Following MEDALIST, the COMMANDS trial directly compared luspatercept to epoetin alfa in ESA-naive, transfusion-dependent, lower-risk MDS patients. This open-label study enrolled adults with very low-, low-, or intermediate-risk MDS who were RBC transfusion dependent and ESA-naive, requiring 2 to 6 packed RBC units per 8 weeks for at least 8 weeks prior to randomization. Patients also needed an endogenous serum erythropoietin concentration below 500 U/L.
Patients were randomized 1:1 to luspatercept or epoetin alfa. Luspatercept was administered subcutaneously at a starting dose of 1.0 mg/kg every 3 weeks, with possible titration to 1.33 mg/kg and 1.75 mg/kg. Epoetin alfa was given weekly at a starting dose of 450 IU/kg, with potential increases to 787.5 IU/kg and 1050 IU/kg, up to a total dose of 80,000 IU.
The primary endpoint was 12-week RBC transfusion independence with a concurrent mean hemoglobin increase of at least 1.5 g/dL during weeks 1-24. Key secondary endpoints included hematological improvement-erythroid (HI-E) for at least 8 weeks, as well as 24- and 12-week RBC transfusion independence.
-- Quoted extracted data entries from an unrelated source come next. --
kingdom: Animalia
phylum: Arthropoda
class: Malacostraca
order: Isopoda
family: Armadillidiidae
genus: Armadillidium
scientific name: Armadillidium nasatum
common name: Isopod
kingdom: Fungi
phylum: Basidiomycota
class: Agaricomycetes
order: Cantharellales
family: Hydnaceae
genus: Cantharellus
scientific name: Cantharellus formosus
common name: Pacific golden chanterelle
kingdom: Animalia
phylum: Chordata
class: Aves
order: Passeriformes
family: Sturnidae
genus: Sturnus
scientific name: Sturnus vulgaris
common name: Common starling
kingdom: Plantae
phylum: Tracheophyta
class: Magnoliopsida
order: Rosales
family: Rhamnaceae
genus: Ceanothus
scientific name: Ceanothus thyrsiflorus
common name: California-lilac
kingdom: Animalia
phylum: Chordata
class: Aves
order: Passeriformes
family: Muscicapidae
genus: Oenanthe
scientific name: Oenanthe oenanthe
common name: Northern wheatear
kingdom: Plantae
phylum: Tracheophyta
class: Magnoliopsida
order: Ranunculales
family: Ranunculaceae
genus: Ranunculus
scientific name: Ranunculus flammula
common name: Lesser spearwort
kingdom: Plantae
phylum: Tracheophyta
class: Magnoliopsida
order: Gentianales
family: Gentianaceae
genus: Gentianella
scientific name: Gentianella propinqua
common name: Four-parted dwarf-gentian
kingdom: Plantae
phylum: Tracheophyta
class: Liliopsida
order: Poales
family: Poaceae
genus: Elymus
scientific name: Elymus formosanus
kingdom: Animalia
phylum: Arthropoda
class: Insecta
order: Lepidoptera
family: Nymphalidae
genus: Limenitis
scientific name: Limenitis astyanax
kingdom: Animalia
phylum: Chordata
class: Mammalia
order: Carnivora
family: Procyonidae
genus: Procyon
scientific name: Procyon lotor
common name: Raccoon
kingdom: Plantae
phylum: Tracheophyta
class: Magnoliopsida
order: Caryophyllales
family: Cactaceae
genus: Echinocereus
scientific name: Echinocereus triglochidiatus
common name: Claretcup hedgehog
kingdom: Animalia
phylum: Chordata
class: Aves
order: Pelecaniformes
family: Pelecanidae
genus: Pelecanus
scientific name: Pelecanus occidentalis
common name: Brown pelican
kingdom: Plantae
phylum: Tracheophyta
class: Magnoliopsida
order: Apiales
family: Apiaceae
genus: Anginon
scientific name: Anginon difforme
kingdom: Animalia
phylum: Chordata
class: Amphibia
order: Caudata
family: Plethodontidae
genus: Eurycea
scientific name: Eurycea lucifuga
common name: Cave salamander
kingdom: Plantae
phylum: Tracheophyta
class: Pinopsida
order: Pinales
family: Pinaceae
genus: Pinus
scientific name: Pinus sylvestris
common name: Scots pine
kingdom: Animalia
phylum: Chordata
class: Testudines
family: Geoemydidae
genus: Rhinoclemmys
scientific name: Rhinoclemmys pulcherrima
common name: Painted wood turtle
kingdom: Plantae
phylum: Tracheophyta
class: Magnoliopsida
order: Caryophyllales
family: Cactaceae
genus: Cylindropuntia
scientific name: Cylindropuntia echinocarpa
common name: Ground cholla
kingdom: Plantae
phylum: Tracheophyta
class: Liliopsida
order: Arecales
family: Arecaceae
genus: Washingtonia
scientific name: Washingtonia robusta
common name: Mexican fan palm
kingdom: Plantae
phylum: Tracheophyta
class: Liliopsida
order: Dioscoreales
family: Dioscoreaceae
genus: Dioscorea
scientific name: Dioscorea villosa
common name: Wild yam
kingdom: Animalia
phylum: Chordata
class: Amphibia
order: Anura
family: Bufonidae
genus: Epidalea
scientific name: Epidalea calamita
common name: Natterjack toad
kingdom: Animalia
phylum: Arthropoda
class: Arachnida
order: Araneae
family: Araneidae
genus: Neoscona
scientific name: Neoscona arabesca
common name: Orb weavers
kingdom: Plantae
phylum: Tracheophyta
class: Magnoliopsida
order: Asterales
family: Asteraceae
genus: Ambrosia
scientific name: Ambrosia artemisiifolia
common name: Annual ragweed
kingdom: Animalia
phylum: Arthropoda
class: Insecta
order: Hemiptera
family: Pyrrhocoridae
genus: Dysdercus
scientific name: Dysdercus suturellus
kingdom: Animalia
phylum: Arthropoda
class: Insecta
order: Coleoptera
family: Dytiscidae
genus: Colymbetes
COMMANDS data showed that at a median follow-up of 17.2 months in the luspatercept arm and 16.9 months in the epoetin alfa arm, 60% of patients in the luspatercept arm reached the primary endpoint vs 35% in the epoetin alfa arm (OR, 3.1; 95% CI, 2.0-4.8; P < .0001). HI-E response rates were 74% vs 53%, respectively (OR, 2.8; 95% CI, 1.8-4.5; P < .0001). The 24-week RBC transfusion independence rates during weeks 1-24 were 48% vs 31%, respectively (OR, 2.3; 95% CI, 1.4-3.7; P = .0003), and the 12-week rates were 68% vs 49%, respectively (OR, 2.5; 95% CI, 1.6-4.0; P < .0001). The respective 24-week RBC transfusion independence rates during weeks 1-48 were 64% vs 42% (OR, 2.7; 95% CI, 1.7-4.4; P < .0001).
Guillermo Garcia-Manero, MD, from The University of Texas MD Anderson Cancer Center, highlighted the favorable toxicity profile of luspatercept observed in MEDALIST and COMMANDS, with no increased risk of transformation to acute leukemia.
MAXILUS Trial Design
MAXILUS is a global, open-label, nonrandomized study enrolling adults with very low-, low-, or intermediate-risk MDS according to IPSS-R criteria. Eligible patients must have an ECOG performance status of 2 or less and require RBC transfusions per study criteria. Exclusion criteria include clinically significant anemia, a history of acute myeloid leukemia (AML), uncontrolled hypertension, and prior stem cell transplant.
Eligible patients are divided into two cohorts: cohort 1 includes ESA-naive patients, and cohort 2 includes patients relapsed or refractory to prior ESA treatment. All patients receive subcutaneous luspatercept every 3 weeks at a starting dose of 1.75 mg/kg, with dose reductions based on tolerance and safety.
The primary endpoint is RBC transfusion independence for 8 weeks with a simultaneous mean hemoglobin increase of at least 1 g/dL from week 1 to 24. Secondary endpoints include safety, the number of patients who progress to AML, time to AML progression, and additional RBC transfusion independence outcomes.
MAXILUS will enroll approximately 100 patients, with an estimated primary completion date of January 2026.